About The Adventures of Huckleberry Finn

When Huck contemplates his future aboard the raft in Chapter 31, readers contemplate it with him. And when Huck firmly states, "All right, then, I'll go to hell," readers realize that the decision is based on emotion, as well as Huck's normal logic and pragmatism, which he never escapes. This scene in Chapter 31, for example, is reminiscent of Chapter 16, in which Huck saves Jim by deceiving the men looking for runaway slaves by intimating that there was scarlet fever on the raft. There, he felt "bad and low because I knowed very well I had done wrong . . . ." He reasons, however, that he would have felt the same way if he had turned Jim in, and he concludes, " . . . what's the use of learning to do right when it's troublesome to do right and it ain't no trouble to do wrong, and the wages is just the same." In all his previous experiences, Huck retains his indifferent persona, yet, at the defining moment in Chapter 31, Twain empowers Huck with compassion, and, in doing so, establishes the philosophical possibility that both Huck and Jim can gain freedom.

 

At this point, readers realize that Twain has moved beyond the various pranks and farces into the realm of bitter social satire. The disquieting element in Huck Finn is not death but contradiction. The biting irony is that Huck constantly believes he is evil because he goes against society's tenets. Moreover, while technically Jim is free from the bonds of Southern slavery, he is also infinitely chained to societal constructions in the same manner that Huck, Tom, Aunt Polly, and the rest of Twain's world are enslaved.

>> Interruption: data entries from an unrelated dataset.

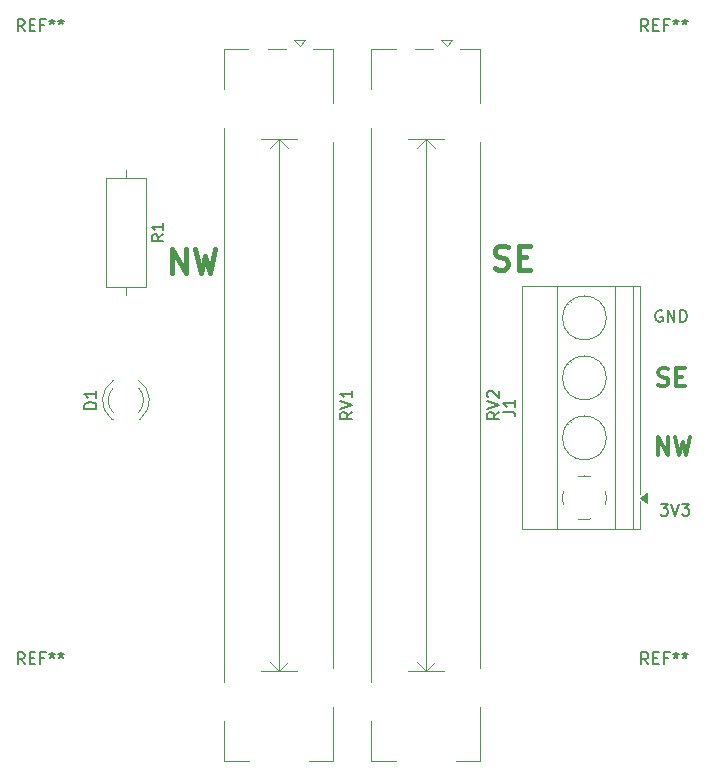
<source format=gbr>
%TF.GenerationSoftware,KiCad,Pcbnew,9.0.0*%
%TF.CreationDate,2025-03-25T22:24:14+01:00*%
%TF.ProjectId,LEDstripCtrl2.0,4c454473-7472-4697-9043-74726c322e30,rev?*%
%TF.SameCoordinates,Original*%
%TF.FileFunction,Legend,Top*%
%TF.FilePolarity,Positive*%
%FSLAX46Y46*%
G04 Gerber Fmt 4.6, Leading zero omitted, Abs format (unit mm)*
G04 Created by KiCad (PCBNEW 9.0.0) date 2025-03-25 22:24:14*
%MOMM*%
%LPD*%
G01*
G04 APERTURE LIST*
%ADD10C,0.300000*%
%ADD11C,0.400000*%
%ADD12C,0.200000*%
%ADD13C,0.150000*%
%ADD14C,0.120000*%
G04 APERTURE END LIST*
D10*
X174904510Y-100500828D02*
X174904510Y-99000828D01*
X174904510Y-99000828D02*
X175761653Y-100500828D01*
X175761653Y-100500828D02*
X175761653Y-99000828D01*
X176333082Y-99000828D02*
X176690225Y-100500828D01*
X176690225Y-100500828D02*
X176975939Y-99429400D01*
X176975939Y-99429400D02*
X177261654Y-100500828D01*
X177261654Y-100500828D02*
X177618797Y-99000828D01*
D11*
X161094109Y-84739200D02*
X161379823Y-84834438D01*
X161379823Y-84834438D02*
X161856014Y-84834438D01*
X161856014Y-84834438D02*
X162046490Y-84739200D01*
X162046490Y-84739200D02*
X162141728Y-84643961D01*
X162141728Y-84643961D02*
X162236966Y-84453485D01*
X162236966Y-84453485D02*
X162236966Y-84263009D01*
X162236966Y-84263009D02*
X162141728Y-84072533D01*
X162141728Y-84072533D02*
X162046490Y-83977295D01*
X162046490Y-83977295D02*
X161856014Y-83882057D01*
X161856014Y-83882057D02*
X161475061Y-83786819D01*
X161475061Y-83786819D02*
X161284585Y-83691580D01*
X161284585Y-83691580D02*
X161189347Y-83596342D01*
X161189347Y-83596342D02*
X161094109Y-83405866D01*
X161094109Y-83405866D02*
X161094109Y-83215390D01*
X161094109Y-83215390D02*
X161189347Y-83024914D01*
X161189347Y-83024914D02*
X161284585Y-82929676D01*
X161284585Y-82929676D02*
X161475061Y-82834438D01*
X161475061Y-82834438D02*
X161951252Y-82834438D01*
X161951252Y-82834438D02*
X162236966Y-82929676D01*
X163094109Y-83786819D02*
X163760776Y-83786819D01*
X164046490Y-84834438D02*
X163094109Y-84834438D01*
X163094109Y-84834438D02*
X163094109Y-82834438D01*
X163094109Y-82834438D02*
X164046490Y-82834438D01*
D12*
X175243482Y-88314838D02*
X175148244Y-88267219D01*
X175148244Y-88267219D02*
X175005387Y-88267219D01*
X175005387Y-88267219D02*
X174862530Y-88314838D01*
X174862530Y-88314838D02*
X174767292Y-88410076D01*
X174767292Y-88410076D02*
X174719673Y-88505314D01*
X174719673Y-88505314D02*
X174672054Y-88695790D01*
X174672054Y-88695790D02*
X174672054Y-88838647D01*
X174672054Y-88838647D02*
X174719673Y-89029123D01*
X174719673Y-89029123D02*
X174767292Y-89124361D01*
X174767292Y-89124361D02*
X174862530Y-89219600D01*
X174862530Y-89219600D02*
X175005387Y-89267219D01*
X175005387Y-89267219D02*
X175100625Y-89267219D01*
X175100625Y-89267219D02*
X175243482Y-89219600D01*
X175243482Y-89219600D02*
X175291101Y-89171980D01*
X175291101Y-89171980D02*
X175291101Y-88838647D01*
X175291101Y-88838647D02*
X175100625Y-88838647D01*
X175719673Y-89267219D02*
X175719673Y-88267219D01*
X175719673Y-88267219D02*
X176291101Y-89267219D01*
X176291101Y-89267219D02*
X176291101Y-88267219D01*
X176767292Y-89267219D02*
X176767292Y-88267219D01*
X176767292Y-88267219D02*
X177005387Y-88267219D01*
X177005387Y-88267219D02*
X177148244Y-88314838D01*
X177148244Y-88314838D02*
X177243482Y-88410076D01*
X177243482Y-88410076D02*
X177291101Y-88505314D01*
X177291101Y-88505314D02*
X177338720Y-88695790D01*
X177338720Y-88695790D02*
X177338720Y-88838647D01*
X177338720Y-88838647D02*
X177291101Y-89029123D01*
X177291101Y-89029123D02*
X177243482Y-89124361D01*
X177243482Y-89124361D02*
X177148244Y-89219600D01*
X177148244Y-89219600D02*
X177005387Y-89267219D01*
X177005387Y-89267219D02*
X176767292Y-89267219D01*
D10*
X174933082Y-94629400D02*
X175147368Y-94700828D01*
X175147368Y-94700828D02*
X175504510Y-94700828D01*
X175504510Y-94700828D02*
X175647368Y-94629400D01*
X175647368Y-94629400D02*
X175718796Y-94557971D01*
X175718796Y-94557971D02*
X175790225Y-94415114D01*
X175790225Y-94415114D02*
X175790225Y-94272257D01*
X175790225Y-94272257D02*
X175718796Y-94129400D01*
X175718796Y-94129400D02*
X175647368Y-94057971D01*
X175647368Y-94057971D02*
X175504510Y-93986542D01*
X175504510Y-93986542D02*
X175218796Y-93915114D01*
X175218796Y-93915114D02*
X175075939Y-93843685D01*
X175075939Y-93843685D02*
X175004510Y-93772257D01*
X175004510Y-93772257D02*
X174933082Y-93629400D01*
X174933082Y-93629400D02*
X174933082Y-93486542D01*
X174933082Y-93486542D02*
X175004510Y-93343685D01*
X175004510Y-93343685D02*
X175075939Y-93272257D01*
X175075939Y-93272257D02*
X175218796Y-93200828D01*
X175218796Y-93200828D02*
X175575939Y-93200828D01*
X175575939Y-93200828D02*
X175790225Y-93272257D01*
X176433081Y-93915114D02*
X176933081Y-93915114D01*
X177147367Y-94700828D02*
X176433081Y-94700828D01*
X176433081Y-94700828D02*
X176433081Y-93200828D01*
X176433081Y-93200828D02*
X177147367Y-93200828D01*
D12*
X175124435Y-104667219D02*
X175743482Y-104667219D01*
X175743482Y-104667219D02*
X175410149Y-105048171D01*
X175410149Y-105048171D02*
X175553006Y-105048171D01*
X175553006Y-105048171D02*
X175648244Y-105095790D01*
X175648244Y-105095790D02*
X175695863Y-105143409D01*
X175695863Y-105143409D02*
X175743482Y-105238647D01*
X175743482Y-105238647D02*
X175743482Y-105476742D01*
X175743482Y-105476742D02*
X175695863Y-105571980D01*
X175695863Y-105571980D02*
X175648244Y-105619600D01*
X175648244Y-105619600D02*
X175553006Y-105667219D01*
X175553006Y-105667219D02*
X175267292Y-105667219D01*
X175267292Y-105667219D02*
X175172054Y-105619600D01*
X175172054Y-105619600D02*
X175124435Y-105571980D01*
X176029197Y-104667219D02*
X176362530Y-105667219D01*
X176362530Y-105667219D02*
X176695863Y-104667219D01*
X176933959Y-104667219D02*
X177553006Y-104667219D01*
X177553006Y-104667219D02*
X177219673Y-105048171D01*
X177219673Y-105048171D02*
X177362530Y-105048171D01*
X177362530Y-105048171D02*
X177457768Y-105095790D01*
X177457768Y-105095790D02*
X177505387Y-105143409D01*
X177505387Y-105143409D02*
X177553006Y-105238647D01*
X177553006Y-105238647D02*
X177553006Y-105476742D01*
X177553006Y-105476742D02*
X177505387Y-105571980D01*
X177505387Y-105571980D02*
X177457768Y-105619600D01*
X177457768Y-105619600D02*
X177362530Y-105667219D01*
X177362530Y-105667219D02*
X177076816Y-105667219D01*
X177076816Y-105667219D02*
X176981578Y-105619600D01*
X176981578Y-105619600D02*
X176933959Y-105571980D01*
D11*
X133789347Y-85134438D02*
X133789347Y-83134438D01*
X133789347Y-83134438D02*
X134932204Y-85134438D01*
X134932204Y-85134438D02*
X134932204Y-83134438D01*
X135694109Y-83134438D02*
X136170299Y-85134438D01*
X136170299Y-85134438D02*
X136551252Y-83705866D01*
X136551252Y-83705866D02*
X136932204Y-85134438D01*
X136932204Y-85134438D02*
X137408395Y-83134438D01*
D13*
X174066666Y-118254819D02*
X173733333Y-117778628D01*
X173495238Y-118254819D02*
X173495238Y-117254819D01*
X173495238Y-117254819D02*
X173876190Y-117254819D01*
X173876190Y-117254819D02*
X173971428Y-117302438D01*
X173971428Y-117302438D02*
X174019047Y-117350057D01*
X174019047Y-117350057D02*
X174066666Y-117445295D01*
X174066666Y-117445295D02*
X174066666Y-117588152D01*
X174066666Y-117588152D02*
X174019047Y-117683390D01*
X174019047Y-117683390D02*
X173971428Y-117731009D01*
X173971428Y-117731009D02*
X173876190Y-117778628D01*
X173876190Y-117778628D02*
X173495238Y-117778628D01*
X174495238Y-117731009D02*
X174828571Y-117731009D01*
X174971428Y-118254819D02*
X174495238Y-118254819D01*
X174495238Y-118254819D02*
X174495238Y-117254819D01*
X174495238Y-117254819D02*
X174971428Y-117254819D01*
X175733333Y-117731009D02*
X175400000Y-117731009D01*
X175400000Y-118254819D02*
X175400000Y-117254819D01*
X175400000Y-117254819D02*
X175876190Y-117254819D01*
X176400000Y-117254819D02*
X176400000Y-117492914D01*
X176161905Y-117397676D02*
X176400000Y-117492914D01*
X176400000Y-117492914D02*
X176638095Y-117397676D01*
X176257143Y-117683390D02*
X176400000Y-117492914D01*
X176400000Y-117492914D02*
X176542857Y-117683390D01*
X177161905Y-117254819D02*
X177161905Y-117492914D01*
X176923810Y-117397676D02*
X177161905Y-117492914D01*
X177161905Y-117492914D02*
X177400000Y-117397676D01*
X177019048Y-117683390D02*
X177161905Y-117492914D01*
X177161905Y-117492914D02*
X177304762Y-117683390D01*
X121266666Y-118254819D02*
X120933333Y-117778628D01*
X120695238Y-118254819D02*
X120695238Y-117254819D01*
X120695238Y-117254819D02*
X121076190Y-117254819D01*
X121076190Y-117254819D02*
X121171428Y-117302438D01*
X121171428Y-117302438D02*
X121219047Y-117350057D01*
X121219047Y-117350057D02*
X121266666Y-117445295D01*
X121266666Y-117445295D02*
X121266666Y-117588152D01*
X121266666Y-117588152D02*
X121219047Y-117683390D01*
X121219047Y-117683390D02*
X121171428Y-117731009D01*
X121171428Y-117731009D02*
X121076190Y-117778628D01*
X121076190Y-117778628D02*
X120695238Y-117778628D01*
X121695238Y-117731009D02*
X122028571Y-117731009D01*
X122171428Y-118254819D02*
X121695238Y-118254819D01*
X121695238Y-118254819D02*
X121695238Y-117254819D01*
X121695238Y-117254819D02*
X122171428Y-117254819D01*
X122933333Y-117731009D02*
X122600000Y-117731009D01*
X122600000Y-118254819D02*
X122600000Y-117254819D01*
X122600000Y-117254819D02*
X123076190Y-117254819D01*
X123600000Y-117254819D02*
X123600000Y-117492914D01*
X123361905Y-117397676D02*
X123600000Y-117492914D01*
X123600000Y-117492914D02*
X123838095Y-117397676D01*
X123457143Y-117683390D02*
X123600000Y-117492914D01*
X123600000Y-117492914D02*
X123742857Y-117683390D01*
X124361905Y-117254819D02*
X124361905Y-117492914D01*
X124123810Y-117397676D02*
X124361905Y-117492914D01*
X124361905Y-117492914D02*
X124600000Y-117397676D01*
X124219048Y-117683390D02*
X124361905Y-117492914D01*
X124361905Y-117492914D02*
X124504762Y-117683390D01*
X121266666Y-64654819D02*
X120933333Y-64178628D01*
X120695238Y-64654819D02*
X120695238Y-63654819D01*
X120695238Y-63654819D02*
X121076190Y-63654819D01*
X121076190Y-63654819D02*
X121171428Y-63702438D01*
X121171428Y-63702438D02*
X121219047Y-63750057D01*
X121219047Y-63750057D02*
X121266666Y-63845295D01*
X121266666Y-63845295D02*
X121266666Y-63988152D01*
X121266666Y-63988152D02*
X121219047Y-64083390D01*
X121219047Y-64083390D02*
X121171428Y-64131009D01*
X121171428Y-64131009D02*
X121076190Y-64178628D01*
X121076190Y-64178628D02*
X120695238Y-64178628D01*
X121695238Y-64131009D02*
X122028571Y-64131009D01*
X122171428Y-64654819D02*
X121695238Y-64654819D01*
X121695238Y-64654819D02*
X121695238Y-63654819D01*
X121695238Y-63654819D02*
X122171428Y-63654819D01*
X122933333Y-64131009D02*
X122600000Y-64131009D01*
X122600000Y-64654819D02*
X122600000Y-63654819D01*
X122600000Y-63654819D02*
X123076190Y-63654819D01*
X123600000Y-63654819D02*
X123600000Y-63892914D01*
X123361905Y-63797676D02*
X123600000Y-63892914D01*
X123600000Y-63892914D02*
X123838095Y-63797676D01*
X123457143Y-64083390D02*
X123600000Y-63892914D01*
X123600000Y-63892914D02*
X123742857Y-64083390D01*
X124361905Y-63654819D02*
X124361905Y-63892914D01*
X124123810Y-63797676D02*
X124361905Y-63892914D01*
X124361905Y-63892914D02*
X124600000Y-63797676D01*
X124219048Y-64083390D02*
X124361905Y-63892914D01*
X124361905Y-63892914D02*
X124504762Y-64083390D01*
X174066666Y-64654819D02*
X173733333Y-64178628D01*
X173495238Y-64654819D02*
X173495238Y-63654819D01*
X173495238Y-63654819D02*
X173876190Y-63654819D01*
X173876190Y-63654819D02*
X173971428Y-63702438D01*
X173971428Y-63702438D02*
X174019047Y-63750057D01*
X174019047Y-63750057D02*
X174066666Y-63845295D01*
X174066666Y-63845295D02*
X174066666Y-63988152D01*
X174066666Y-63988152D02*
X174019047Y-64083390D01*
X174019047Y-64083390D02*
X173971428Y-64131009D01*
X173971428Y-64131009D02*
X173876190Y-64178628D01*
X173876190Y-64178628D02*
X173495238Y-64178628D01*
X174495238Y-64131009D02*
X174828571Y-64131009D01*
X174971428Y-64654819D02*
X174495238Y-64654819D01*
X174495238Y-64654819D02*
X174495238Y-63654819D01*
X174495238Y-63654819D02*
X174971428Y-63654819D01*
X175733333Y-64131009D02*
X175400000Y-64131009D01*
X175400000Y-64654819D02*
X175400000Y-63654819D01*
X175400000Y-63654819D02*
X175876190Y-63654819D01*
X176400000Y-63654819D02*
X176400000Y-63892914D01*
X176161905Y-63797676D02*
X176400000Y-63892914D01*
X176400000Y-63892914D02*
X176638095Y-63797676D01*
X176257143Y-64083390D02*
X176400000Y-63892914D01*
X176400000Y-63892914D02*
X176542857Y-64083390D01*
X177161905Y-63654819D02*
X177161905Y-63892914D01*
X176923810Y-63797676D02*
X177161905Y-63892914D01*
X177161905Y-63892914D02*
X177400000Y-63797676D01*
X177019048Y-64083390D02*
X177161905Y-63892914D01*
X177161905Y-63892914D02*
X177304762Y-64083390D01*
X149004819Y-96895238D02*
X148528628Y-97228571D01*
X149004819Y-97466666D02*
X148004819Y-97466666D01*
X148004819Y-97466666D02*
X148004819Y-97085714D01*
X148004819Y-97085714D02*
X148052438Y-96990476D01*
X148052438Y-96990476D02*
X148100057Y-96942857D01*
X148100057Y-96942857D02*
X148195295Y-96895238D01*
X148195295Y-96895238D02*
X148338152Y-96895238D01*
X148338152Y-96895238D02*
X148433390Y-96942857D01*
X148433390Y-96942857D02*
X148481009Y-96990476D01*
X148481009Y-96990476D02*
X148528628Y-97085714D01*
X148528628Y-97085714D02*
X148528628Y-97466666D01*
X148004819Y-96609523D02*
X149004819Y-96276190D01*
X149004819Y-96276190D02*
X148004819Y-95942857D01*
X149004819Y-95085714D02*
X149004819Y-95657142D01*
X149004819Y-95371428D02*
X148004819Y-95371428D01*
X148004819Y-95371428D02*
X148147676Y-95466666D01*
X148147676Y-95466666D02*
X148242914Y-95561904D01*
X148242914Y-95561904D02*
X148290533Y-95657142D01*
X127344819Y-96638094D02*
X126344819Y-96638094D01*
X126344819Y-96638094D02*
X126344819Y-96399999D01*
X126344819Y-96399999D02*
X126392438Y-96257142D01*
X126392438Y-96257142D02*
X126487676Y-96161904D01*
X126487676Y-96161904D02*
X126582914Y-96114285D01*
X126582914Y-96114285D02*
X126773390Y-96066666D01*
X126773390Y-96066666D02*
X126916247Y-96066666D01*
X126916247Y-96066666D02*
X127106723Y-96114285D01*
X127106723Y-96114285D02*
X127201961Y-96161904D01*
X127201961Y-96161904D02*
X127297200Y-96257142D01*
X127297200Y-96257142D02*
X127344819Y-96399999D01*
X127344819Y-96399999D02*
X127344819Y-96638094D01*
X127344819Y-95114285D02*
X127344819Y-95685713D01*
X127344819Y-95399999D02*
X126344819Y-95399999D01*
X126344819Y-95399999D02*
X126487676Y-95495237D01*
X126487676Y-95495237D02*
X126582914Y-95590475D01*
X126582914Y-95590475D02*
X126630533Y-95685713D01*
X161807319Y-96883333D02*
X162521604Y-96883333D01*
X162521604Y-96883333D02*
X162664461Y-96930952D01*
X162664461Y-96930952D02*
X162759700Y-97026190D01*
X162759700Y-97026190D02*
X162807319Y-97169047D01*
X162807319Y-97169047D02*
X162807319Y-97264285D01*
X162807319Y-95883333D02*
X162807319Y-96454761D01*
X162807319Y-96169047D02*
X161807319Y-96169047D01*
X161807319Y-96169047D02*
X161950176Y-96264285D01*
X161950176Y-96264285D02*
X162045414Y-96359523D01*
X162045414Y-96359523D02*
X162093033Y-96454761D01*
X161454819Y-96895238D02*
X160978628Y-97228571D01*
X161454819Y-97466666D02*
X160454819Y-97466666D01*
X160454819Y-97466666D02*
X160454819Y-97085714D01*
X160454819Y-97085714D02*
X160502438Y-96990476D01*
X160502438Y-96990476D02*
X160550057Y-96942857D01*
X160550057Y-96942857D02*
X160645295Y-96895238D01*
X160645295Y-96895238D02*
X160788152Y-96895238D01*
X160788152Y-96895238D02*
X160883390Y-96942857D01*
X160883390Y-96942857D02*
X160931009Y-96990476D01*
X160931009Y-96990476D02*
X160978628Y-97085714D01*
X160978628Y-97085714D02*
X160978628Y-97466666D01*
X160454819Y-96609523D02*
X161454819Y-96276190D01*
X161454819Y-96276190D02*
X160454819Y-95942857D01*
X160550057Y-95657142D02*
X160502438Y-95609523D01*
X160502438Y-95609523D02*
X160454819Y-95514285D01*
X160454819Y-95514285D02*
X160454819Y-95276190D01*
X160454819Y-95276190D02*
X160502438Y-95180952D01*
X160502438Y-95180952D02*
X160550057Y-95133333D01*
X160550057Y-95133333D02*
X160645295Y-95085714D01*
X160645295Y-95085714D02*
X160740533Y-95085714D01*
X160740533Y-95085714D02*
X160883390Y-95133333D01*
X160883390Y-95133333D02*
X161454819Y-95704761D01*
X161454819Y-95704761D02*
X161454819Y-95085714D01*
X133024819Y-81866666D02*
X132548628Y-82199999D01*
X133024819Y-82438094D02*
X132024819Y-82438094D01*
X132024819Y-82438094D02*
X132024819Y-82057142D01*
X132024819Y-82057142D02*
X132072438Y-81961904D01*
X132072438Y-81961904D02*
X132120057Y-81914285D01*
X132120057Y-81914285D02*
X132215295Y-81866666D01*
X132215295Y-81866666D02*
X132358152Y-81866666D01*
X132358152Y-81866666D02*
X132453390Y-81914285D01*
X132453390Y-81914285D02*
X132501009Y-81961904D01*
X132501009Y-81961904D02*
X132548628Y-82057142D01*
X132548628Y-82057142D02*
X132548628Y-82438094D01*
X133024819Y-80914285D02*
X133024819Y-81485713D01*
X133024819Y-81199999D02*
X132024819Y-81199999D01*
X132024819Y-81199999D02*
X132167676Y-81295237D01*
X132167676Y-81295237D02*
X132262914Y-81390475D01*
X132262914Y-81390475D02*
X132310533Y-81485713D01*
D14*
%TO.C,RV1*%
X138180000Y-66180000D02*
X138180000Y-69565000D01*
X138180000Y-72836000D02*
X138180000Y-119765000D01*
X138180000Y-123036000D02*
X138180000Y-126420000D01*
X140227000Y-66180000D02*
X138180000Y-66180000D01*
X140260000Y-126420000D02*
X138180000Y-126420000D01*
X142800000Y-73800000D02*
X142050000Y-74550000D01*
X142800000Y-73800000D02*
X142800000Y-118800000D01*
X142800000Y-118800000D02*
X142050000Y-118050000D01*
X143375000Y-66180000D02*
X141872000Y-66180000D01*
X143550000Y-74550000D02*
X142800000Y-73800000D01*
X143550000Y-118050000D02*
X142800000Y-118800000D01*
X144050000Y-65375000D02*
X144550000Y-65875000D01*
X144300000Y-73800000D02*
X141300000Y-73800000D01*
X144300000Y-118800000D02*
X141300000Y-118800000D01*
X144550000Y-65875000D02*
X145050000Y-65375000D01*
X145050000Y-65375000D02*
X144050000Y-65375000D01*
X147420000Y-66180000D02*
X145725000Y-66180000D01*
X147420000Y-66180000D02*
X147420000Y-70765000D01*
X147420000Y-74036000D02*
X147420000Y-118565000D01*
X147420000Y-121836000D02*
X147420000Y-126420000D01*
X147420000Y-126420000D02*
X145373000Y-126420000D01*
%TO.C,D1*%
X128614000Y-97460000D02*
X128770000Y-97460000D01*
X130930000Y-97460000D02*
X131086000Y-97460000D01*
X128614484Y-97460000D02*
G75*
G02*
X128769939Y-94228603I1235516J1560000D01*
G01*
X128770000Y-96940961D02*
G75*
G02*
X128769951Y-94859090I1080000J1040961D01*
G01*
X130930049Y-94859090D02*
G75*
G02*
X130930000Y-96940961I-1080049J-1040910D01*
G01*
X130930061Y-94228603D02*
G75*
G02*
X131085516Y-97460000I-1080061J-1671397D01*
G01*
%TO.C,J1*%
X163352500Y-86270000D02*
X173392500Y-86270000D01*
X163352500Y-106830000D02*
X163352500Y-86270000D01*
X163352500Y-106830000D02*
X173392500Y-106830000D01*
X166372500Y-106830000D02*
X166372500Y-86270000D01*
X167261500Y-87746000D02*
X167305500Y-87790000D01*
X167261500Y-92826000D02*
X167305500Y-92870000D01*
X167261500Y-97906000D02*
X167305500Y-97950000D01*
X167488500Y-87519000D02*
X167532500Y-87563000D01*
X167488500Y-92599000D02*
X167532500Y-92643000D01*
X167488500Y-97679000D02*
X167532500Y-97723000D01*
X169812500Y-90297000D02*
X169855500Y-90341000D01*
X169812500Y-95377000D02*
X169855500Y-95421000D01*
X169812500Y-100457000D02*
X169855500Y-100501000D01*
X170039500Y-90070000D02*
X170082500Y-90114000D01*
X170039500Y-95150000D02*
X170082500Y-95194000D01*
X170039500Y-100230000D02*
X170082500Y-100274000D01*
X171272500Y-106830000D02*
X171272500Y-86270000D01*
X172772500Y-106830000D02*
X172772500Y-86270000D01*
X173392500Y-103870000D02*
X173392500Y-86270000D01*
X173392500Y-106830000D02*
X173392500Y-104470000D01*
X166892500Y-104710000D02*
G75*
G02*
X166892294Y-103630679I1780000J540000D01*
G01*
X168132500Y-102390000D02*
G75*
G02*
X169211821Y-102389794I540000J-1780013D01*
G01*
X169212500Y-105950000D02*
G75*
G02*
X168133179Y-105950206I-540000J1780000D01*
G01*
X170452500Y-103630000D02*
G75*
G02*
X170452706Y-104709321I-1780013J-540000D01*
G01*
X170532500Y-88930000D02*
G75*
G02*
X166812500Y-88930000I-1860000J0D01*
G01*
X166812500Y-88930000D02*
G75*
G02*
X170532500Y-88930000I1860000J0D01*
G01*
X170532500Y-94010000D02*
G75*
G02*
X166812500Y-94010000I-1860000J0D01*
G01*
X166812500Y-94010000D02*
G75*
G02*
X170532500Y-94010000I1860000J0D01*
G01*
X170532500Y-99090000D02*
G75*
G02*
X166812500Y-99090000I-1860000J0D01*
G01*
X166812500Y-99090000D02*
G75*
G02*
X170532500Y-99090000I1860000J0D01*
G01*
X174002500Y-104610000D02*
X173392500Y-104170000D01*
X174002500Y-103730000D01*
X174002500Y-104610000D01*
G36*
X174002500Y-104610000D02*
G01*
X173392500Y-104170000D01*
X174002500Y-103730000D01*
X174002500Y-104610000D01*
G37*
%TO.C,RV2*%
X150630000Y-66180000D02*
X150630000Y-69565000D01*
X150630000Y-72836000D02*
X150630000Y-119765000D01*
X150630000Y-123036000D02*
X150630000Y-126420000D01*
X152677000Y-66180000D02*
X150630000Y-66180000D01*
X152710000Y-126420000D02*
X150630000Y-126420000D01*
X155250000Y-73800000D02*
X154500000Y-74550000D01*
X155250000Y-73800000D02*
X155250000Y-118800000D01*
X155250000Y-118800000D02*
X154500000Y-118050000D01*
X155825000Y-66180000D02*
X154322000Y-66180000D01*
X156000000Y-74550000D02*
X155250000Y-73800000D01*
X156000000Y-118050000D02*
X155250000Y-118800000D01*
X156500000Y-65375000D02*
X157000000Y-65875000D01*
X156750000Y-73800000D02*
X153750000Y-73800000D01*
X156750000Y-118800000D02*
X153750000Y-118800000D01*
X157000000Y-65875000D02*
X157500000Y-65375000D01*
X157500000Y-65375000D02*
X156500000Y-65375000D01*
X159870000Y-66180000D02*
X158175000Y-66180000D01*
X159870000Y-66180000D02*
X159870000Y-70765000D01*
X159870000Y-74036000D02*
X159870000Y-118565000D01*
X159870000Y-121836000D02*
X159870000Y-126420000D01*
X159870000Y-126420000D02*
X157823000Y-126420000D01*
%TO.C,R1*%
X128130000Y-77080000D02*
X128130000Y-86320000D01*
X128130000Y-86320000D02*
X131570000Y-86320000D01*
X129850000Y-76390000D02*
X129850000Y-77080000D01*
X129850000Y-87010000D02*
X129850000Y-86320000D01*
X131570000Y-77080000D02*
X128130000Y-77080000D01*
X131570000Y-86320000D02*
X131570000Y-77080000D01*
%TD*%
M02*

</source>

Twain's satirical carrot of idealism is the suggestion that one could successfully break misconceived societal norms, just like Reconstruction attempted to cure the racist ills of a divided South. In this manner, the novel explores the important historical and social underbelly of a nation coping with the existence of social incongruities such as equality and racism. The recognition of this reality in the late nineteenth century, and indeed in the new millennium, makes Huck Finn a novel worthy of discussion.

Ultimately, however, it is the recognition of the heroic struggles of both Huck and Jim that makes Huck Finn a classic work of literature. The testament to human perseverance, loyalty, and faith is embodied in the work through Huck and Jim's gestures of sacrifice. This is not to say that Huck and Jim are able to fully overcome the social obstacles that are placed before them. But the fact that the two nineteenth-century characters — an orphaned boy and a runaway slave — establish a bond that overcomes the boundaries set up by society, even for a brief, fleeting moment, is testament to the heroic truth of Adventures of Huckleberry Finn.